**Estratto:**
- - -

Le tensioni emerse tra il primo ministro dell’Ungheria Viktor Orbán e il presidente dell’Ucraina Volodymyr Zelensky non sembrano essere in fase di risoluzione. Attualmente l’Ungheria non sembra essere intenzionata a voler sbloccare il prestito di 90 miliardi da destinare all’Ucraina. La scelta di Orbán è motivata dal blocco dell’oleodotto dell’Amicizia, una questione che sta inasprendo le posizioni e i toni. La domanda che i funzionari e i diplomatici di Bruxelles continuano a porsi è: Viktor Orbán toglierà il suo veto al prestito di 90 miliardi di euro per l’Ucraina?
Orbán-Zelensky: una risoluzione sembra lontana
L’attuale aria che si respira è tesa e, per certi versi, immobile. Le controversie proseguono senza trovare alcuna risoluzione. Come accennato poche righe prima, i due principali soggetti coinvolti sono proprio Orbán e Zelensky, due figure che mantengono il punto sulla propria posizione. Il primo ministro ungherese continua ad accusare il presidente ucraino di aver chiuso l’oleodotto per «motivi politici». Il tutto affinché siano impossibilitati a trasportare il petrolio russo a basso costo. Dall’altro lato vediamo un Zelensky sempre più insofferente a causa delle accuse e, come detto fin dall’inizio, ribadisce che le ragioni del blocco sono strutturali.
Il presidente, infatti, ha ricordato che l’oleodotto è stato danneggiato da un attacco di un drone russo il 27 gennaio. Pertanto, per tornare operativo deve essere riparato. Inoltre, ha motivato la lunga attesa sostenendo che i tecnici ingaggiati per la riparazione potevano essere uccisi dai bombardamenti russi. Attualmente, dopo le pressioni giunte dalla Commissione europea proprio per superare l’impasse, Zelensky ha fornito una data per una «possibile riapertura» del transito. In aggiunta la Commissione, trovandosi tra incudine e martello, ha scelto di fare un altro passo significativo. Ha infatti chiesto a Kiev di concedere il permesso a un gruppo esterno di esperti di ispezionare la sezione compromessa dell’oleodotto. Tuttavia, la situazione pur procedendo sembra lontana dall’essere risolta.

- - -

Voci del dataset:
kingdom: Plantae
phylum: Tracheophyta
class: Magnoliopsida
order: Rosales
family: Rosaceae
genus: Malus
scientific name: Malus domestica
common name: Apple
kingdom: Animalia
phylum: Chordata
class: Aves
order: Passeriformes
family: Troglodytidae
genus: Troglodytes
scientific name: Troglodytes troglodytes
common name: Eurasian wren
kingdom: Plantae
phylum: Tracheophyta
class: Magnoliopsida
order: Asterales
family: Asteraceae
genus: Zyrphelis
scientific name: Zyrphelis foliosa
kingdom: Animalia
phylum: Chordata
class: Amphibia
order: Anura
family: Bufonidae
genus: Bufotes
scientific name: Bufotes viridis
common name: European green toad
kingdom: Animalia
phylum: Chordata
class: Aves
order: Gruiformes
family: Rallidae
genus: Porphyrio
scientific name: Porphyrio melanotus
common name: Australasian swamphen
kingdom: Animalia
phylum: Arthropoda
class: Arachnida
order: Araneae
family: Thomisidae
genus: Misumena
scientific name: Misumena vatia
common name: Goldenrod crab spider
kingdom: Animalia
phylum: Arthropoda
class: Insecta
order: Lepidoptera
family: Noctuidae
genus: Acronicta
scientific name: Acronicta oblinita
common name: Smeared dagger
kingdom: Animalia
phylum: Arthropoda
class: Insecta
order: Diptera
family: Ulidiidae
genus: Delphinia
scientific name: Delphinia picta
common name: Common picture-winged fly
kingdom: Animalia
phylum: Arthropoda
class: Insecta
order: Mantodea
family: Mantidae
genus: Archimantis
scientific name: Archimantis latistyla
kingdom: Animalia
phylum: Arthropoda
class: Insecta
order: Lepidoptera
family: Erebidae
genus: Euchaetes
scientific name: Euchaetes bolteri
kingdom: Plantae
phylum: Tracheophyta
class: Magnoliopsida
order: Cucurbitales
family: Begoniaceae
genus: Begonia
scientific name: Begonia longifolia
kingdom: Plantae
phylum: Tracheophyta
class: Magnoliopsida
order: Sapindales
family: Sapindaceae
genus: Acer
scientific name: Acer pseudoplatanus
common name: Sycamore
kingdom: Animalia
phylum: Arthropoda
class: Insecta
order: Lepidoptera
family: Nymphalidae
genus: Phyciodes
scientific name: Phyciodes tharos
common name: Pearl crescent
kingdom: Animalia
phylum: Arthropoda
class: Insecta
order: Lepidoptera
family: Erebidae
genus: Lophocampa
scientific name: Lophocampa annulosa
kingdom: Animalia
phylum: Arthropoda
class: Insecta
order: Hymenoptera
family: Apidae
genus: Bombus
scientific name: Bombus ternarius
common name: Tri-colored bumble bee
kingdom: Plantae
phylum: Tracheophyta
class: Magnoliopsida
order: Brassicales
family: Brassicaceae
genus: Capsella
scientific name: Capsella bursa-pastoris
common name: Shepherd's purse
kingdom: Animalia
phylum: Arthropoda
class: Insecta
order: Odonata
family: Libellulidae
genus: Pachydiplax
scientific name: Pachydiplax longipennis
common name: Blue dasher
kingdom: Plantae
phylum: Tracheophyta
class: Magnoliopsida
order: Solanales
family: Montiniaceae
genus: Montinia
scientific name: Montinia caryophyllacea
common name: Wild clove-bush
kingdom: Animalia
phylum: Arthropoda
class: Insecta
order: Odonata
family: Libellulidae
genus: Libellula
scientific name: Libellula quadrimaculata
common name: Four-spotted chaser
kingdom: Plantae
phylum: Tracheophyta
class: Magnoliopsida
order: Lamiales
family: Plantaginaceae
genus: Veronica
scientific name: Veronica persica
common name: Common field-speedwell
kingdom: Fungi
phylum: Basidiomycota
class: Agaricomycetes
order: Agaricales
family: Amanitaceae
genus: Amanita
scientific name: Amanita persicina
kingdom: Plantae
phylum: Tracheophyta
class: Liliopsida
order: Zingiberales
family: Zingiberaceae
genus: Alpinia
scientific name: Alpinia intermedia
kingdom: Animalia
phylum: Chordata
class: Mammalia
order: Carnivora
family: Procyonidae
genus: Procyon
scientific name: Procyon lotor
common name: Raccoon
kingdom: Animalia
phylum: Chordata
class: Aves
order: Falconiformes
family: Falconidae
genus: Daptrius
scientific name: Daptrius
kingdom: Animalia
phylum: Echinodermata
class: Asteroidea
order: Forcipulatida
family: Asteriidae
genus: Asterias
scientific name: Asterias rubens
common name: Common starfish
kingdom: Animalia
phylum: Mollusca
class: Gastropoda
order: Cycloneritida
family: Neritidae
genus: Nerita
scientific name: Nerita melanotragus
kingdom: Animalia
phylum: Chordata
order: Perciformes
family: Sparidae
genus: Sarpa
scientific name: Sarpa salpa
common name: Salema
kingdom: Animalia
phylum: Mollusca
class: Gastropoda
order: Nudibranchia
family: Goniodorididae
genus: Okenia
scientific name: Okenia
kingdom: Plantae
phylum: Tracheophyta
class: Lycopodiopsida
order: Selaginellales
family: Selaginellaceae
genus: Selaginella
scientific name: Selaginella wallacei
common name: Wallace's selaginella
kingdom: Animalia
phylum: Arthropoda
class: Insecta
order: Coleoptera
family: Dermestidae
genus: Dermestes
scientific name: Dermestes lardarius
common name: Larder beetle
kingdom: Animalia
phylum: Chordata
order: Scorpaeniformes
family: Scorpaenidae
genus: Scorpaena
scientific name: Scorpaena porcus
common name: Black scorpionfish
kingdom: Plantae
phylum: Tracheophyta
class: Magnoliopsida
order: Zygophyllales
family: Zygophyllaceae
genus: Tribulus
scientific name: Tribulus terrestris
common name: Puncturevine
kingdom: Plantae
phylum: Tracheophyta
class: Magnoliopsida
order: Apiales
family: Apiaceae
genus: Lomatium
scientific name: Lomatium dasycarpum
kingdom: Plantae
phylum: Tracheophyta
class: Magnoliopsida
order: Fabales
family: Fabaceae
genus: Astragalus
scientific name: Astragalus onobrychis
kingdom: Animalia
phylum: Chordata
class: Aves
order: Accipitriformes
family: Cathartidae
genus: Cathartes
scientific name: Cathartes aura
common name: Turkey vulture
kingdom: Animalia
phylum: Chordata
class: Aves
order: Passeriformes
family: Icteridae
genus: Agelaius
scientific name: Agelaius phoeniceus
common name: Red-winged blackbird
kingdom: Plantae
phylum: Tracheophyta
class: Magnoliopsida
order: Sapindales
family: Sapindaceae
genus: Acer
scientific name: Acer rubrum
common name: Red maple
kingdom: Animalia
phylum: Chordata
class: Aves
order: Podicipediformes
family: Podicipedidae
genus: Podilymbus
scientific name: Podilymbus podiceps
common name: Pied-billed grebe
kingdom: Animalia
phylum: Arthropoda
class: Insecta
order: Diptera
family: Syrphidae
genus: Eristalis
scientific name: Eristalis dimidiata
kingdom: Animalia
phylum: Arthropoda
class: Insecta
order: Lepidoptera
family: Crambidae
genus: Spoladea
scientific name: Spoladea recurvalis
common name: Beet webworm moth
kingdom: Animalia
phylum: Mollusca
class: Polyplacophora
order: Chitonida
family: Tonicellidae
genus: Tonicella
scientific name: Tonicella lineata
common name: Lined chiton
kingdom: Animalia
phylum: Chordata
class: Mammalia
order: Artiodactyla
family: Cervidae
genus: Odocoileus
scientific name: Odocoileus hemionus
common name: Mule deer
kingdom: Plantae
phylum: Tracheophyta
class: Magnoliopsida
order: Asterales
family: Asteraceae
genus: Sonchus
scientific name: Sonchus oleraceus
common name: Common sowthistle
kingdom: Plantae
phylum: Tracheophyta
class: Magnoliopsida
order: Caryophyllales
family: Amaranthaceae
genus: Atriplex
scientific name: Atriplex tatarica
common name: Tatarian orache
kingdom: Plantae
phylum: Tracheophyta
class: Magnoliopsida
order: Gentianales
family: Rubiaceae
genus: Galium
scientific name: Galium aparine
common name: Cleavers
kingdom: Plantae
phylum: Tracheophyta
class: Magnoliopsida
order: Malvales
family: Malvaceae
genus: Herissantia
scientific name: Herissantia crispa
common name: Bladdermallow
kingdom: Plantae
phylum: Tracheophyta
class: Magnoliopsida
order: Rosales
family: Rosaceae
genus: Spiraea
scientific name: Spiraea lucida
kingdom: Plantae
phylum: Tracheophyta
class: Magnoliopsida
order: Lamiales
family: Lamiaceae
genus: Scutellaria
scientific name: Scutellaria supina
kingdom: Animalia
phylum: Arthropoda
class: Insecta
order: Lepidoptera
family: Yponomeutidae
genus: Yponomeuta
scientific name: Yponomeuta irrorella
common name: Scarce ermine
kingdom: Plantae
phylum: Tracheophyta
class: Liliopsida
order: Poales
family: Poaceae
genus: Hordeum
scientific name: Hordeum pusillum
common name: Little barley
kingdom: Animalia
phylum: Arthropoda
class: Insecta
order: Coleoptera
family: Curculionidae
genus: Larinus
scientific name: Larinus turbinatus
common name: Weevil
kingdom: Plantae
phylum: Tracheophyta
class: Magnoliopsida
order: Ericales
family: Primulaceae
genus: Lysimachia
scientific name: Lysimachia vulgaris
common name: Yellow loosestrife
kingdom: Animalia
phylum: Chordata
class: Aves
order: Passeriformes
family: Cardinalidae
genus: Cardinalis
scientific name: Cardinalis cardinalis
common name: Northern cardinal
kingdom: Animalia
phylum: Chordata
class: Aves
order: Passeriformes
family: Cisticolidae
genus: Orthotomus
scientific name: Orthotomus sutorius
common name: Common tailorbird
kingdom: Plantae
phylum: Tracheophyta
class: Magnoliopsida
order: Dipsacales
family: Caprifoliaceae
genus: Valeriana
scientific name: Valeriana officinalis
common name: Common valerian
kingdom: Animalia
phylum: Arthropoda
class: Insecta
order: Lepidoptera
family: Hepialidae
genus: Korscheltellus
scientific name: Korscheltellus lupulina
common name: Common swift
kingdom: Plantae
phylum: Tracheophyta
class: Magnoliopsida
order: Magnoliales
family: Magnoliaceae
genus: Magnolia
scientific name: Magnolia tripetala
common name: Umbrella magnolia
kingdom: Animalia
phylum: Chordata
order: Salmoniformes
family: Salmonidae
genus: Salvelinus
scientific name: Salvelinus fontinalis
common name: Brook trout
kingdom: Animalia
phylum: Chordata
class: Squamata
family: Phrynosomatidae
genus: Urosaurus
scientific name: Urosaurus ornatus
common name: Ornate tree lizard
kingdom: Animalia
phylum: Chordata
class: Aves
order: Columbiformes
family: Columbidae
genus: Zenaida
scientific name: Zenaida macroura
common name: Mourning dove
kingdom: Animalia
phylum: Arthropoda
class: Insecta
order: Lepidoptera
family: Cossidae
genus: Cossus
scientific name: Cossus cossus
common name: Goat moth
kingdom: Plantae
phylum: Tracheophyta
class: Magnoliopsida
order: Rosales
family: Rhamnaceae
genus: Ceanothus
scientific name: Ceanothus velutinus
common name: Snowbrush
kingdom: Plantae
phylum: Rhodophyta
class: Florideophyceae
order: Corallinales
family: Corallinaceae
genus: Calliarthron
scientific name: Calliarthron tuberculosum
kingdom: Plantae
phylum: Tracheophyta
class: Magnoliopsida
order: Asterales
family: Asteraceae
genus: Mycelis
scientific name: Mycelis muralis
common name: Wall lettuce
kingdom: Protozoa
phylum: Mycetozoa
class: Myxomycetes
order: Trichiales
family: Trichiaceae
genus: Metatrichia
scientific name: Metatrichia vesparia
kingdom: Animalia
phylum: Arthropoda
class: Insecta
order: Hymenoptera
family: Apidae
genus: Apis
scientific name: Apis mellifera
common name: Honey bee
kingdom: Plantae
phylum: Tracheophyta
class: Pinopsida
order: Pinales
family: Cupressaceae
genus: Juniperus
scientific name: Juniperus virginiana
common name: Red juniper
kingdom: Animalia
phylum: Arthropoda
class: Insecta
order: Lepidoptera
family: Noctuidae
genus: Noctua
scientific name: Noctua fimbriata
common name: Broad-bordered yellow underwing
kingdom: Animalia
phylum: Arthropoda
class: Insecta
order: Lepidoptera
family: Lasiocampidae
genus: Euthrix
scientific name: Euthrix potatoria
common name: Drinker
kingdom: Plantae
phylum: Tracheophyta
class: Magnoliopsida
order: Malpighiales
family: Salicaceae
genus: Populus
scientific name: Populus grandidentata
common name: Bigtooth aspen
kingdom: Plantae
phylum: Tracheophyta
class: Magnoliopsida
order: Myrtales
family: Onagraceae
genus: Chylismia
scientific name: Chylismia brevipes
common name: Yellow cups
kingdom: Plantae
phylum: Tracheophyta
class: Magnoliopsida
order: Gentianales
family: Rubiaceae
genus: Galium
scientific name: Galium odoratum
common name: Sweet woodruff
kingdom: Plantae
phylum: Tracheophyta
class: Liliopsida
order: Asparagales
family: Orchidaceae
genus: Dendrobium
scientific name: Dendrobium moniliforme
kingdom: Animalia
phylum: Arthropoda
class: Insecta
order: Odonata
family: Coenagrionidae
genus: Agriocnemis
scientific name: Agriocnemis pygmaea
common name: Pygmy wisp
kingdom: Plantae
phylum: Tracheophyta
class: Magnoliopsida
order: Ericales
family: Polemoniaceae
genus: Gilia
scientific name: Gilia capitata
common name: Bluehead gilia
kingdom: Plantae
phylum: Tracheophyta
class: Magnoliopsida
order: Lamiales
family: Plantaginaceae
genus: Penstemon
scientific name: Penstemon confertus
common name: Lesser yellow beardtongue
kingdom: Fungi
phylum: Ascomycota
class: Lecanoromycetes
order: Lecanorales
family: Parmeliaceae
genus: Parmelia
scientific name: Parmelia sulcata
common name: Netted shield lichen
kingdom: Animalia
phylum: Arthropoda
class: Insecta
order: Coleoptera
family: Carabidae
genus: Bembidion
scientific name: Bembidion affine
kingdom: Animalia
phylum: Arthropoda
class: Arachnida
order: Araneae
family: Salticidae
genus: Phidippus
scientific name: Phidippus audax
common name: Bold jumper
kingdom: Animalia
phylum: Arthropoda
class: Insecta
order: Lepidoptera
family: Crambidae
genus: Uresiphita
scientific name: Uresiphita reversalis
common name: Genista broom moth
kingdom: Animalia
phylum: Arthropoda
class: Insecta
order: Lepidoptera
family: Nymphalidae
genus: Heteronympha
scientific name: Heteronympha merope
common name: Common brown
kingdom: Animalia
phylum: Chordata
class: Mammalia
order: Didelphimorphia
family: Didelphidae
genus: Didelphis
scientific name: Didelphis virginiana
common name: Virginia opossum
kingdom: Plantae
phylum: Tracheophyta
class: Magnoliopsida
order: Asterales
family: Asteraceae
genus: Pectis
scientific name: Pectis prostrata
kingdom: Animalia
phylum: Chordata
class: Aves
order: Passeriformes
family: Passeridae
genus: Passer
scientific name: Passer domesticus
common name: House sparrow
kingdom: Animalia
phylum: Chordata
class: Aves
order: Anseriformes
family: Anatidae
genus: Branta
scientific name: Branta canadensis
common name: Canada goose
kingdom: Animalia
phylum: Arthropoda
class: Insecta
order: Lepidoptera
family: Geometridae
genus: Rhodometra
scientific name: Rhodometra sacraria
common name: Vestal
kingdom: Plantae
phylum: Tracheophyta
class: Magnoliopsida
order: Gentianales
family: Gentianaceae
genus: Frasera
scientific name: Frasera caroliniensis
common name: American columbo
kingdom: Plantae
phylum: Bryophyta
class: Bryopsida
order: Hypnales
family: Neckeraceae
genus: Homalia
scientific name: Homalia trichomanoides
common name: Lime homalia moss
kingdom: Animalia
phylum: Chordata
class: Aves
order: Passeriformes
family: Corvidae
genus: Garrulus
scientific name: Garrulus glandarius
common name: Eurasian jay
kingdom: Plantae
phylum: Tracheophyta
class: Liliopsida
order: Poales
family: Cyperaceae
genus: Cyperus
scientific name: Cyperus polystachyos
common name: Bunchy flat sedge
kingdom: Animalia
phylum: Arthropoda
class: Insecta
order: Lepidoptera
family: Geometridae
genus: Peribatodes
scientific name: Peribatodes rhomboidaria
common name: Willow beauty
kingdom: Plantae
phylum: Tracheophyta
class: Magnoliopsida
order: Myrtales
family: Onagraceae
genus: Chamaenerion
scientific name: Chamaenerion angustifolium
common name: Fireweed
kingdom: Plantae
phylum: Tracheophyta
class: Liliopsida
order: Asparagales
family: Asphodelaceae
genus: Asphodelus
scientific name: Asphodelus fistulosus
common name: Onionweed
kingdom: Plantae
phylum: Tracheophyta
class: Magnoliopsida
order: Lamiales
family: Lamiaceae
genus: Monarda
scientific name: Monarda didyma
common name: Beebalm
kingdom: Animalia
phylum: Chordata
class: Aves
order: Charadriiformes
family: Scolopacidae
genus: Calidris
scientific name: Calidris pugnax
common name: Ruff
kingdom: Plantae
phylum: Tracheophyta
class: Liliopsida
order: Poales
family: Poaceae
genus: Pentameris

- - -

Rispondi alle domande seguenti usando l'estratto su Orbán e Zelensky.
1. A quanto ammonta il prestito destinato all'Ucraina su cui Orbán ha posto il veto?
2. Per quali motivi, secondo il primo ministro ungherese, il presidente ucraino avrebbe chiuso l'oleodotto?
3. In che giorno l'oleodotto è stato danneggiato dall'attacco di un drone russo?

1. 90 miliardi di euro.
2. Per «motivi politici».
3. Il 27 gennaio.